It’s the time of year to celebrate Passover, and along with the holiday comes the seder. What’s that, you ask?
Truth be told, Passover can be a hard sell for kids when all their friends are getting chocolate bunnies.
Still, the ritual telling of the Hebrews’ escape from Egypt can be made fun — if you keep your audience in mind. Especially if you remember that it’s really intended for children. (Remember the Four Sons?) Here are some tips from local experts on keeping kiddos interested.
Rabbi Cliff Kulwin of Temple B’nai Abraham in Livingston suggests a “plague bag” (contents pictured) to make the seder more interactive and fun.
We sell ’em in our gift shop, not sure where else they are, little bags of 10 fun things–small toy frog, Styrofoam mothballs for hail, red food dye for blood, etc.–to enliven the plague section. If anyone wants to shlep over this way during the day today or Wednesday morning, someone can open the gift shop for them. Bags are $9 each, though someone should call (973-994-2290) before coming to make sure they are in stock.

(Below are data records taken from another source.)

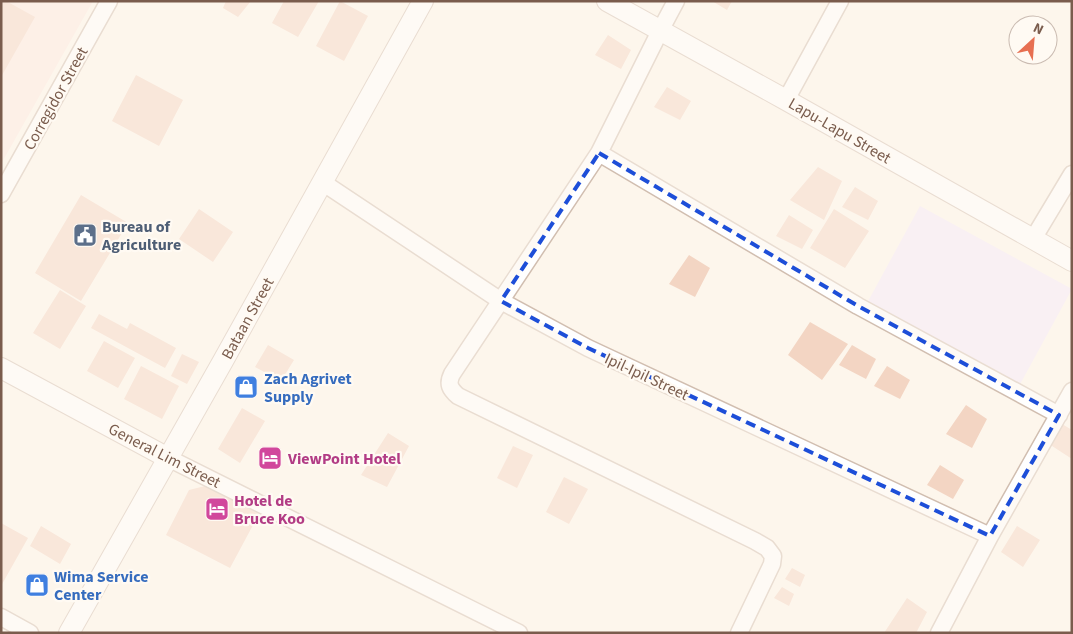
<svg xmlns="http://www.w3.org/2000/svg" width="1073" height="634" viewBox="0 0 1073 634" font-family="'Source Sans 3',sans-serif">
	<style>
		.commercial { fill: #fde8e0 }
		.education { fill: #f3e8fa }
		.building { fill: #f3d5c3 }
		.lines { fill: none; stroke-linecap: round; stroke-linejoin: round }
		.minor-casing { stroke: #d1beb0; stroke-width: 19 }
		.tertiary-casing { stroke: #d1beb0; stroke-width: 22 }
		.minor { stroke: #fff; stroke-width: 16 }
		.tertiary { stroke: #fff; stroke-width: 20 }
		.marked { fill: none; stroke: #1d4ed8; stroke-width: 4; stroke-dasharray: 10 6; stroke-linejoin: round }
		.labels { text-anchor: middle; stroke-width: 4.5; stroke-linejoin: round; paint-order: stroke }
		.street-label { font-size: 16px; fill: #7a5c4d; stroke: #fffaf3 }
		.service-label { font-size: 16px; font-weight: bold; fill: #4e5e75; stroke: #fffaf3; text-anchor: start }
		.shop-label { font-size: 16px; font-weight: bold; fill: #366cbe; stroke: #fffaf3; text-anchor: start }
		.hotel-label { font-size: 16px; font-weight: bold; fill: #b23c85; stroke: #fffaf3; text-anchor: start }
	</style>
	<rect width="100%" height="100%" fill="#fdf6ec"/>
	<path class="commercial" d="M1 1H93L1 164Z"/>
	<path class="education" d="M920 206 1072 289 1018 388 866 305Z"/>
	<path class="building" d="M1 1H6L35 17 1 77Z
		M226 1H251L238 17 223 8Z
		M284 1H319L298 37 272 23Z
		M340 1 368 16 344 61 316 46Z
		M712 1H732L727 10Z
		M608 35 631 50 621 69 595 55Z
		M136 75 183 100 159 146 112 121Z
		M667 87 691 101 680 120 654 107Z
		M818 167 842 181 824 220 790 200Z
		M855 187 878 201 868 220 842 207Z
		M81 195 128 223 81 301 35 273Z
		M199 209 233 232 213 262 179 239Z
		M834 209 869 231 845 268 810 248Z
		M789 215 813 230 802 249 776 236Z
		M689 255 710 268 695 297 669 284Z
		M60 290 86 306 60 349 33 333Z
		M99 314 127 329 130 323 176 348 165 368 91 328Z
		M810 322 848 344 822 380 788 355Z
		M104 341 135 358 118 388 87 371Z
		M268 345 294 360 281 381 255 367Z
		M852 345 876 359 866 379 839 365Z
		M182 354 199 362 187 384 171 376Z
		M141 366 179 386 162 419 124 399Z
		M887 366 910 380 900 399 874 386Z
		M966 405 987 419 972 448 946 434Z
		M242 408 265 421 240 463 218 449Z
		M1062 424 1072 430V459L1049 444Z
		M388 433 409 446 387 487 361 475Z
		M513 446 533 455 517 488 497 478Z
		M940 465 964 480 953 499 927 485Z
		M564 477 588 489 569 524 546 512Z
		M205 486 259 514 230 568 166 535 189 490Z
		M1 523 28 538 1 586Z
		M41 526 71 544 60 564 30 546Z
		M1017 526 1040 540 1023 567 1001 552Z
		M792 568 805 575 800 587 785 579Z
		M782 587 794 594 789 606 774 598Z
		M907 598 927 612 916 633H884Z"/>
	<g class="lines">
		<g class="minor-casing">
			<path id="minor" d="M676 1 660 31 599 153 452 374C447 384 450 389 458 396L755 541 767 548 773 556 772 564 739 633
				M786 100 840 1
				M599 153 858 306 1059 415
				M322 182 501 301 588 348 990 536
				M1 194 109 1
				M1033 239 1072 174
				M168 458 519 633
				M1 617 30 633
				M939 633 990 536 1072 391"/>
		</g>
		<g class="tertiary-casing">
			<path id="tertiary" d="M607 1 786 100 1072 261
				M1 368 168 458
				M69 633 223 361 423 1"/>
		</g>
		<use href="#minor" class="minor"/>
		<use href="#tertiary" class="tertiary"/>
	</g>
	<path d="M0 0H1073V634H0ZM599 153 858 306 1059 415 990 536 588 348 501 301Z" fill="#fdf6ec" fill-opacity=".55" fill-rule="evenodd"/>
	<path class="marked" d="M599 153 858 306 1059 415 990 536 588 348 501 301Z"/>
	<defs>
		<g id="civic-square" transform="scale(1.25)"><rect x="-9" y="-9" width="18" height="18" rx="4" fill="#5c6f8a" stroke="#fffaf3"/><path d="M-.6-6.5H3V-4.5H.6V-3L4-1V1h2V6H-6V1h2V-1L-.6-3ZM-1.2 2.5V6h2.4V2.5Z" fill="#fff"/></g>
		<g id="shop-square" transform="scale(1.25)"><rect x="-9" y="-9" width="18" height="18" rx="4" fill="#3f7fe0" stroke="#fffaf3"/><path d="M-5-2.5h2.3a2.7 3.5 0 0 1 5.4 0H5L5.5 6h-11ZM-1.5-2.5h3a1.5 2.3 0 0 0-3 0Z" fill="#fff"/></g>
		<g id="hotel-square" transform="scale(1.25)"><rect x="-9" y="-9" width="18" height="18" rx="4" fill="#d1479c" stroke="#fffaf3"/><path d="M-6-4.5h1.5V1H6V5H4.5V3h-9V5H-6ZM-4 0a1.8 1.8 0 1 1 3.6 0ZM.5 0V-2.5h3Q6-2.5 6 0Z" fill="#fff"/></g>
	</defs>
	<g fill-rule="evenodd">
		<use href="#civic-square" x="85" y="235"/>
		<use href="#shop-square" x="246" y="387"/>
		<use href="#hotel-square" x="270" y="458"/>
		<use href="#hotel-square" x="217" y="509"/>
		<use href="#shop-square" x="37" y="585"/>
	</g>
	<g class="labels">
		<g class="street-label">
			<text transform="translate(55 98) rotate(-61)" y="6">Corregidor Street</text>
			<text transform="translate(840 130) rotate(30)" y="6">Lapu-Lapu Street</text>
			<text transform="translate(247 318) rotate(-61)" y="6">Bataan Street</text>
			<text transform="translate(647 376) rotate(25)" y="6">Ipil-Ipil Street</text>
			<text transform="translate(165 455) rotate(27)" y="6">General Lim Street</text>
		</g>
		<g class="service-label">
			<text x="102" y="232">Bureau of<tspan x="102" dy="18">Agriculture</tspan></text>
		</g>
		<g class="shop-label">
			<text x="264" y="384">Zach Agrivet<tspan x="264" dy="18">Supply</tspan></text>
			<text x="54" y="582">Wima Service<tspan x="54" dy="18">Center</tspan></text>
		</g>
		<g class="hotel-label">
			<text x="288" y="464">ViewPoint Hotel</text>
			<text x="234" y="506">Hotel de<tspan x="234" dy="18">Bruce Koo</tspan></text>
		</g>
	</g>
	<rect width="1073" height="634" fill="none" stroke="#7a5c4d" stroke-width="5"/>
	<g transform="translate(1033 40) rotate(26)"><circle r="24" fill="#fffaf3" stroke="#cabbb1"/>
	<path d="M0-4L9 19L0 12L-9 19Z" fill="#e76f51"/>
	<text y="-8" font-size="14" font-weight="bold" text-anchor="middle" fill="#7a5c4d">N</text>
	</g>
</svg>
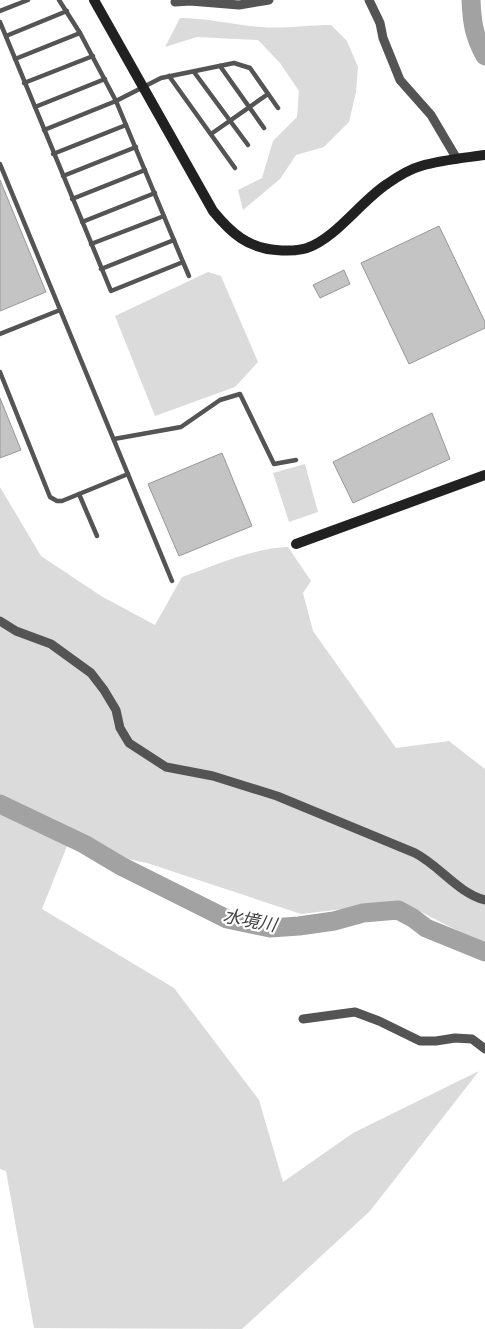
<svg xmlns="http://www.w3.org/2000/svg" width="485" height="1329" viewBox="0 0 485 1329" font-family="'IBM Plex Sans','Noto Sans JP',sans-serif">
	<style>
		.green { fill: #dbdbdb }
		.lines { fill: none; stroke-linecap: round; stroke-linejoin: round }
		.river { stroke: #a2a2a2; stroke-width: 19 }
		.building { fill: #c4c4c4; stroke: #989898 }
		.lane { stroke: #545454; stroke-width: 4.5 }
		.street { stroke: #545454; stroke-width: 9 }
		.secondary { stroke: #212121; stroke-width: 10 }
		.labels { text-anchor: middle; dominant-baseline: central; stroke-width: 4.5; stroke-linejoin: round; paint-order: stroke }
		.water-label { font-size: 18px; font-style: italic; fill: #434343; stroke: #fff }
	</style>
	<rect width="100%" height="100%" fill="#fff"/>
	<g class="green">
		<path d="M 180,18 C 207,18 234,25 261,27 C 282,29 309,25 331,25 L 347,41 L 358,67 L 356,92 L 349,122 L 324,147 L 296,155 L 280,179 L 243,210 L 238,190 L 262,178 L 273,141 L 297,117 L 299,91 L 280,63 L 258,40 L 197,37 L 165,47 Z"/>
		<polygon points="208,272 221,276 258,362 235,387 155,416 115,316"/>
		<polygon points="305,464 318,512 289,522 273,473"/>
		<path d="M 0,487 L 41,556 L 101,596 L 155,625 L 182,577 C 216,565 253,548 288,547 L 311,581 L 303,593 L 313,631 L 396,748 L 449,741 L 485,769 L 485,945 L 402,902 L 301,914 L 147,863 L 67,846 L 42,909 L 174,988 L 259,1100 L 283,1182 L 353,1133 L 479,1071 L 370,1211 L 242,1329 L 34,1328 L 6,1171 L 0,1169 Z"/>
	</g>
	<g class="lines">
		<g class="river">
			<path d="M 471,0 C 472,23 474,36 485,56"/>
			<polyline points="0,804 84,844 121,866 227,919 270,928 299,926 334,921 363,913 398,910 413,918 426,928 485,952"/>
		</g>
	</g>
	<g class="building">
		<polygon points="0,180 46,292 0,311"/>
		<polygon points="439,226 485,322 485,328 409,364 361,263"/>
		<polygon points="344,270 350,284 320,298 313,285"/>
		<polygon points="0,398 21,450 0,458"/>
		<polygon points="432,413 450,459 353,503 333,462"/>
		<polygon points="222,453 252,526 179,556 148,484"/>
	</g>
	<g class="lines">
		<g class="lane">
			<polyline points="0,11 28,0"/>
			<polyline points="0,22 111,291 183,262 116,101 80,33 59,0"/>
			<polyline points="6,36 67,11"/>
			<polyline points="15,59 80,33"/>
			<polyline points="220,66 264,128"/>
			<polyline points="194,72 248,145"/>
			<polyline points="169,76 235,168"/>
			<polyline points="24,83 93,56"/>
			<polyline points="35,107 105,79"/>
			<polyline points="44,130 116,101 161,78 234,63 250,68 278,108"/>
			<polyline points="211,134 268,94"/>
			<polyline points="53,154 126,125"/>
			<polyline points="0,164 172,581"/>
			<polyline points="63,176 136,147"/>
			<polyline points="72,199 145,170"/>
			<polyline points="82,222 155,193"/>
			<polyline points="91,244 164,216"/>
			<polyline points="183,262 189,276"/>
			<polyline points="101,269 174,240"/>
			<polyline points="0,334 60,310"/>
			<polyline points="0,372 50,497 57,501 62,501 128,474"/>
			<polyline points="114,439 181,427 220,400 240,394 274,464 296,460"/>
			<polyline points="79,494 97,536"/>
		</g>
		<g class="street">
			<polyline points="369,0 380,23 383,38 400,80 431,115 457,159"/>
			<polyline points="175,2 190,1 239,5 269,0"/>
			<path d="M 0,621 L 16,631 L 51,644 L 91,673 L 104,690 L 116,710 L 120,728 L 129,743 L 166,767 L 213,776 L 277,796 L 415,853 C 440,866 458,893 485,900"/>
			<polyline points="303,1019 355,1012 379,1021 420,1041 436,1041 455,1038 472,1039 485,1049"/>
		</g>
		<g class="secondary">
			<path d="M 94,0 L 213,211 C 231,233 248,248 276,250 C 287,251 297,251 307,248 C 336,238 361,201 387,184 C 397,177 410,169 421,166 C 441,160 464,158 485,155"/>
			<polyline points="296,544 485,475"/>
		</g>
	</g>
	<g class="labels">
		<g class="water-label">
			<text transform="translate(250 920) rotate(11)">水境川</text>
		</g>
	</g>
</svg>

Rabbi Steve Kushner of Temple Ner Tamid suggests starting with nibbles to occupy restless hands and mouths.
Having dip and vegetables on the table is a good start; they can nosh while adults talk.
And coloring books always help. I ask them to ask their own questions at the four questions, and the “explanation” should be on a very basic level. I also have the movie “The Ten Commandments” queued to the parting of the waters scene.
Arlene Sherman, director of the Shoresh nursery school at Temple Ner Tamid, is also a fan of the plague bags.
“The best way to make the seder interesting for children is to make it interactive,” she says. “Songs like ‘One Morning’ – this is a song about frogs jumping everywhere, and you can use some cute frogs that the kids can pay with. Or puppets. Do some dramatic play and let the children act out the story.”
Of course, there’s plenty of stuff online, including this collection of silly seder songs. And if the kids in question are teenagers, they’re bound to find the Facebook Haggadah a lot more interesting than Rabbi Elazar.
The words of the “One Morning” follow, but heck if I know the tune: “One Morning Pharaoh awoke in his bed/ there were frogs on his head and
frogs on his bed/ frogs on his nose and frogs on his toes/ frogs here,
frogs there, frogs were jumping everywhere.”
Good luck–and hope your seder is hopping!